◆ **Фрагмент текста**

──────────────────────────────

Можно предполагать, что в доме Ле Брена он был просто квартирантом, поскольку, во-первых, его хозяин искусством едва ли увлекался, во-вторых, потому, что, уйдя от одного богача, чей хлеб и кров он принимал, как подарок, он вряд ли бы стал принимать вновь чью-то милость. Видимо, независимость и покой были ему всего важнее.

При этом, судя по микроскопическим сведениям, которые сохранила нам история, он ведет жизнь вовсе не экстравагантную, хотя достаточно замкнутую, по-прежнему оставаясь одновременно человеком и недоверчивым, и наивным.

Де Келюс приводит историю о том, как Ватто пленился однажды искусной работы париком и простодушно предложил отдать за него куаферу «две небольшие парные картины, пожалуй, самые пикантные из всего, что он создал». «Я пришел к нему вскоре после заключения этой выгодной сделки, — продолжает де Келюс. — Оказалось, что его немного мучит совесть. Он собирался написать для парикмахера еще одну картину, и лишь с великим трудом удалось мне его успокоить». Однако еще через несколько строк де Келюс рассказывает, как был возмущен Ватто претенциозной критикой одного из своих бездарных коллег и какой урок он ему преподал. Подобные рассказы говорят о многом и ни о чем: жизнь каждого известного художника обрастает такого рода историями, в значительной части выдуманными. А кроме того, и чудачество с париком, и достоинство в отношении своего ремесла — вещи не такие уж неожиданные для любого одаренного мастера.

──────────────────────────────

◆ **Исходный материал**

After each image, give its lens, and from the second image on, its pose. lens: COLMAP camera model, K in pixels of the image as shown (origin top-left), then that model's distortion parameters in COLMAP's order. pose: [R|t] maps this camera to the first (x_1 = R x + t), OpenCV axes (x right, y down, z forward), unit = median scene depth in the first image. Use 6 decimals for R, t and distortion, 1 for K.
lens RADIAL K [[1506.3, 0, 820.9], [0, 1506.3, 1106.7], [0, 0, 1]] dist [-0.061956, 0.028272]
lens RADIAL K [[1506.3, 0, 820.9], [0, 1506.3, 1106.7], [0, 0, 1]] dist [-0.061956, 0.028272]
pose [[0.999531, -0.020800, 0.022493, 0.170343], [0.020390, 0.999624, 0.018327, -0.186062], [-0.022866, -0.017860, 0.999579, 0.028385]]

──────────────────────────────

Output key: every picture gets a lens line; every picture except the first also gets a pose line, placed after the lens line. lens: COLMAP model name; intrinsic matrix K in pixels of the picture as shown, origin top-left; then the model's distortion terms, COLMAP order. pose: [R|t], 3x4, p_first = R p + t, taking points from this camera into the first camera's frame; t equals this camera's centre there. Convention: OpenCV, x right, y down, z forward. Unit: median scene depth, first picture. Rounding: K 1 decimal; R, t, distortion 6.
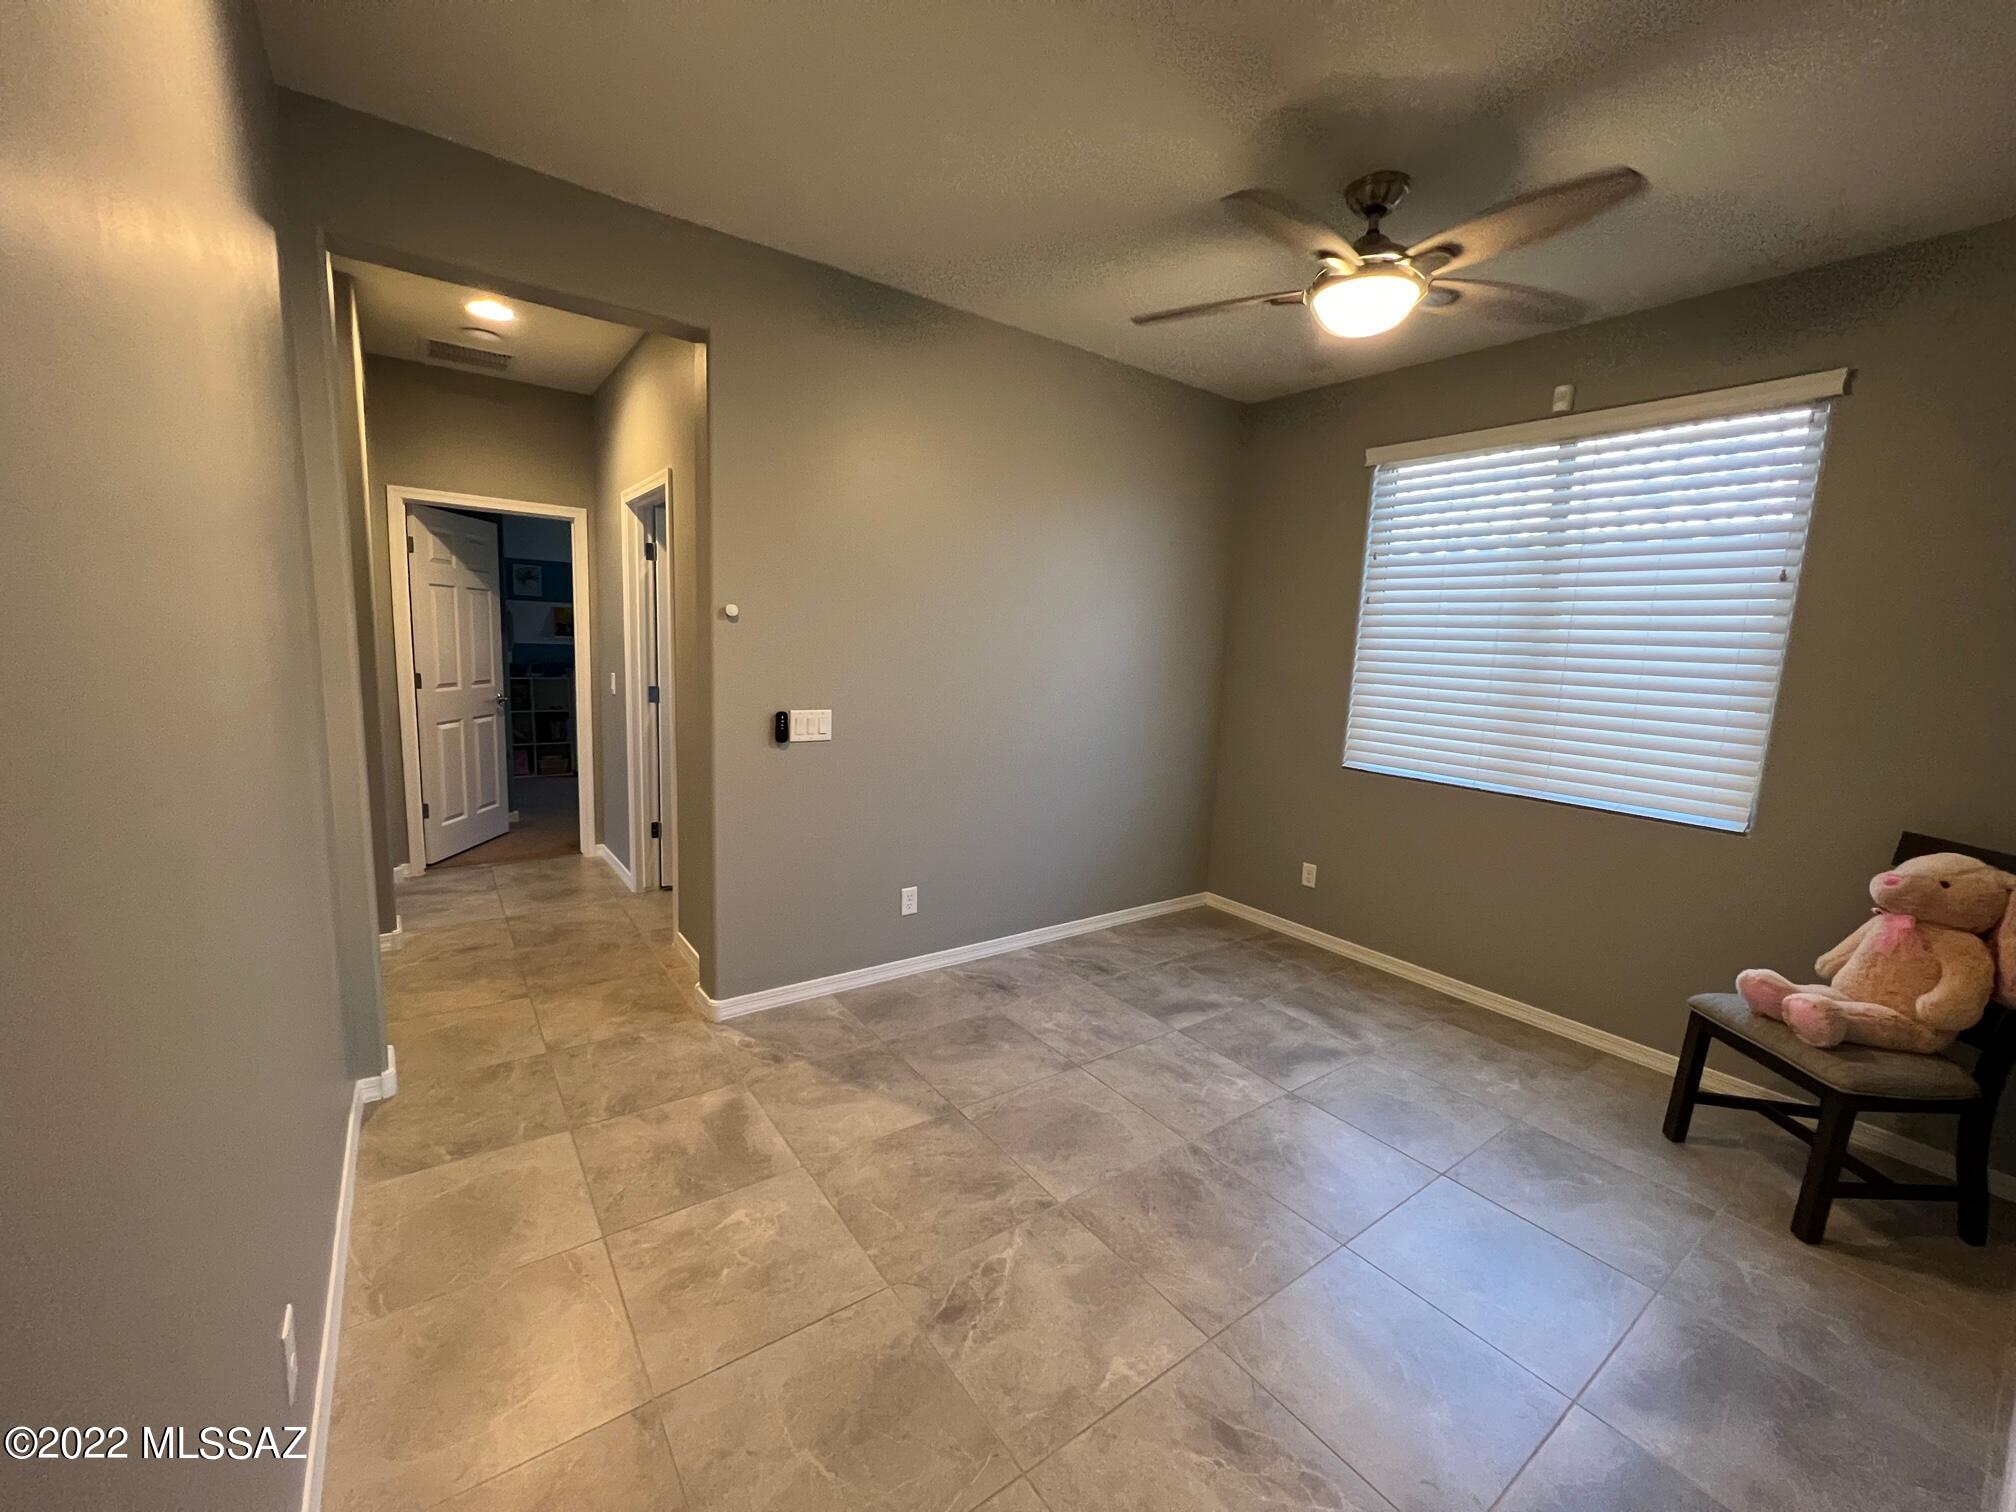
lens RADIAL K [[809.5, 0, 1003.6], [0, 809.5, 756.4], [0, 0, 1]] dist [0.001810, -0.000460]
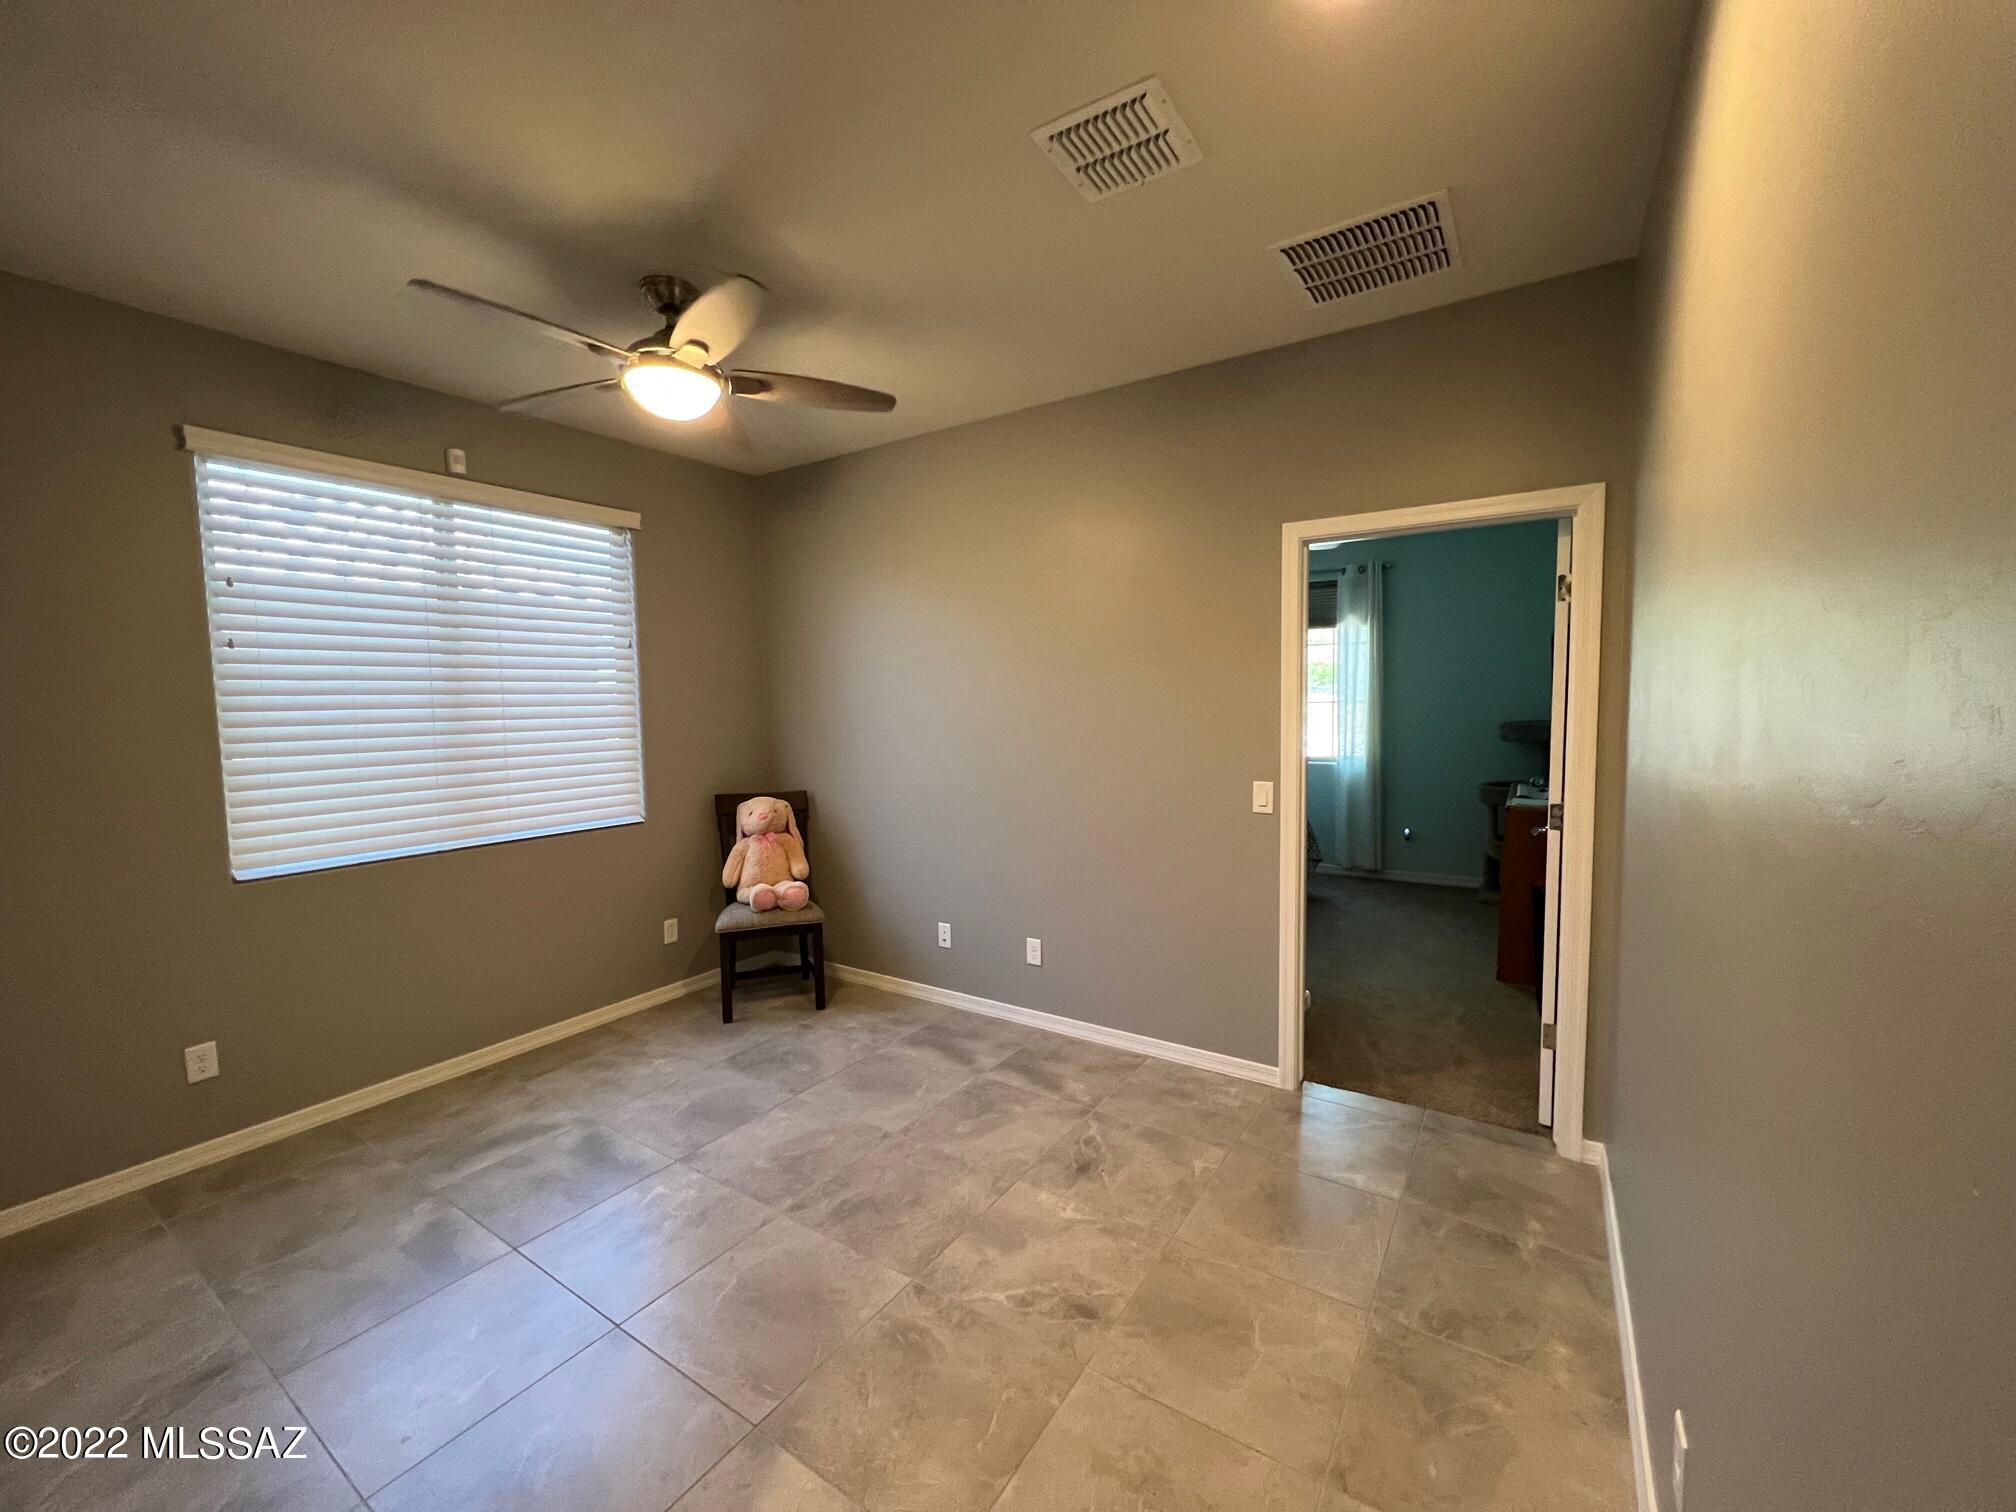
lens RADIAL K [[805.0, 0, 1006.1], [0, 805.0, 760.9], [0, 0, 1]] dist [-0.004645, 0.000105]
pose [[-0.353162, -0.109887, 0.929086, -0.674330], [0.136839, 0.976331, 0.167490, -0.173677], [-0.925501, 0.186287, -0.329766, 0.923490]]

──────────────────────────────

◆ **Задания**
1. Ответьте на вопросы по фрагменту о Ватто:
(a) В чьем доме, по предположению автора, герой фрагмента был просто квартирантом?
(b) Какую жизнь он, судя по сохранившимся сведениям, ведет?
(c) Что Ватто простодушно предложил куаферу отдать за понравившийся ему парик?
2. Процитируйте фрагмент о Ватто, начиная со слов «Можно предполагать, что» и далее вплоть до слов «ему всего важнее.».
3. Напишите продолжение фрагмента о Ватто.

◆ **Ответы**
1.
(a) В доме Ле Брена.
(b) Вовсе не экстравагантную, хотя достаточно замкнутую.
(c) Две небольшие парные картины, пожалуй, самые пикантные из всего, что он создал.

2.
Можно предполагать, что в доме Ле Брена он был просто квартирантом, поскольку, во-первых, его хозяин искусством едва ли увлекался, во-вторых, потому, что, уйдя от одного богача, чей хлеб и кров он принимал, как подарок, он вряд ли бы стал принимать вновь чью-то милость. Видимо, независимость и покой были ему всего важнее.

3.
Он много читает. Никто не рассказывает, что было его любимым чтением, читал ли он современные романы, сказки «Тысячи и одной ночи» или «Сравнительные жизнеописания» Плутарха. В ту пору выходило немало новых книг, сильно занимавших умы парижан, книг, многие из которых ныне уже забыты; как говорилось уже, вновь издан был «Телемак» Фенелона, некогда столь прогневавший покойного короля, а теперь уже утративший злободневность, хотя и сохранивший тонкость стиля и изящество политических намеков. Но уже иная литература приходила на смену архаичным по новым временам сочинениям, серьезность сменялась скепсисом: Мариво издал роман «Телемак наизнанку», и отважное некогда произведение Фенелона стало поводом для создания занимательного сатирического рассказа о путешествии по вполне современной Франции. Трудно отказаться от мысли, что Мариво был в числе читаемых Ватто авторов — острота его наблюдений, юмор, умение видеть забавные и печальные гримасы повседневности должны были бы, казалось, привлекать к нему интерес художника.

Но есть одно обстоятельство, которое позволяет выдвинуть еще более заманчивое предложение: о возможности и личного знакомства Ватто и Мариво, хотя ни в одном источнике об этом не говорится.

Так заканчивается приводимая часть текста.